• [Information supplied]
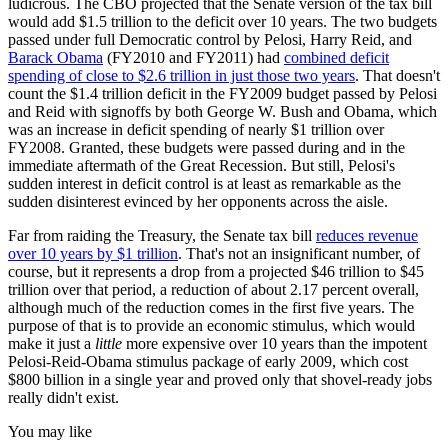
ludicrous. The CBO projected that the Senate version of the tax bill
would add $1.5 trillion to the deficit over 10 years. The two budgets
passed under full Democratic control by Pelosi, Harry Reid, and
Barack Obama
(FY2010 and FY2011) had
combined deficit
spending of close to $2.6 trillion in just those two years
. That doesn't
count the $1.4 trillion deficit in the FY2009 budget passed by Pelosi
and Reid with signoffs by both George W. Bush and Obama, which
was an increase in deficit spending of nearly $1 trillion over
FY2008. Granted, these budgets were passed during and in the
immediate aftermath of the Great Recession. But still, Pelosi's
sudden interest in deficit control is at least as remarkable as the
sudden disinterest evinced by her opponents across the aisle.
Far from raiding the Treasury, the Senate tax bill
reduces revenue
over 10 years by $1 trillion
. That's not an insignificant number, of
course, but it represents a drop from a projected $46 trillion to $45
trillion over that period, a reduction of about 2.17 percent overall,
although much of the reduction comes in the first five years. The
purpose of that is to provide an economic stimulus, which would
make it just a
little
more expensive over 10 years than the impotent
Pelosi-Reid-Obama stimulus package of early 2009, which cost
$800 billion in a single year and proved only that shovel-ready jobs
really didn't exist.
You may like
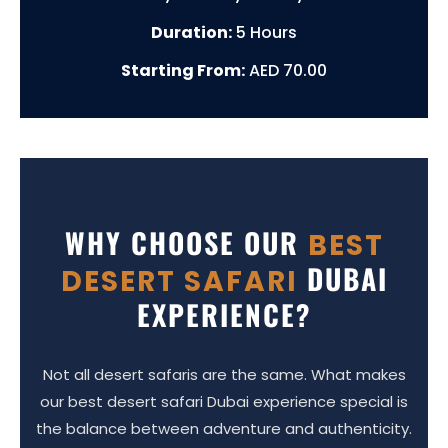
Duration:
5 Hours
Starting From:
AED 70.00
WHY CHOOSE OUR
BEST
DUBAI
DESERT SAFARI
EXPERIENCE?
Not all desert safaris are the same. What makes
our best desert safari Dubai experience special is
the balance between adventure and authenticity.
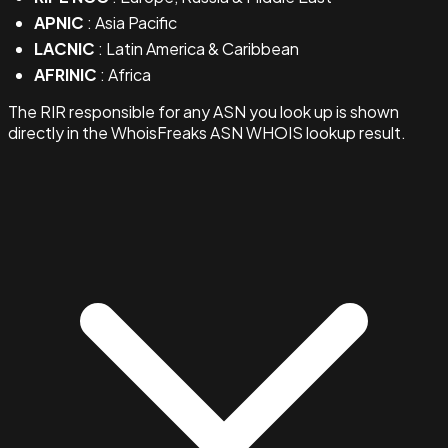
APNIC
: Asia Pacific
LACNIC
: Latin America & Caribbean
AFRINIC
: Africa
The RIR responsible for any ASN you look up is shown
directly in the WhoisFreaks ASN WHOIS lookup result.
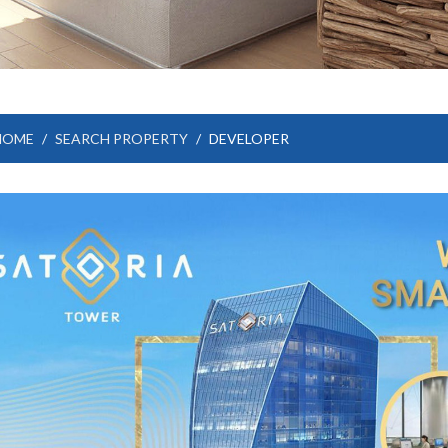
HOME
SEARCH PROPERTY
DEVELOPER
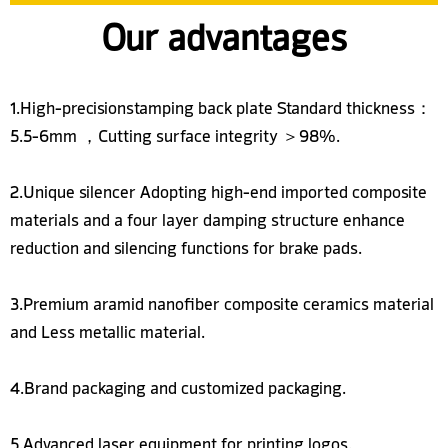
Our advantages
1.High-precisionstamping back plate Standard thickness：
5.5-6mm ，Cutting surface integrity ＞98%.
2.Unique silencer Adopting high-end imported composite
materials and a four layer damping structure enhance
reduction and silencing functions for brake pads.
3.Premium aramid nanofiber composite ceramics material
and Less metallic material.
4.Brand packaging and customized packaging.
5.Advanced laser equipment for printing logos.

• [What is expected] Echo the lines from the records above, starting with the line with "Our advantages" and going on through the line with "4.Brand packaging and customized packaging.", keeping every character the same.

• [Solution for this exercise]
Our advantages
1.High-precisionstamping back plate Standard thickness：
5.5-6mm ，Cutting surface integrity ＞98%.
2.Unique silencer Adopting high-end imported composite
materials and a four layer damping structure enhance
reduction and silencing functions for brake pads.
3.Premium aramid nanofiber composite ceramics material
and Less metallic material.
4.Brand packaging and customized packaging.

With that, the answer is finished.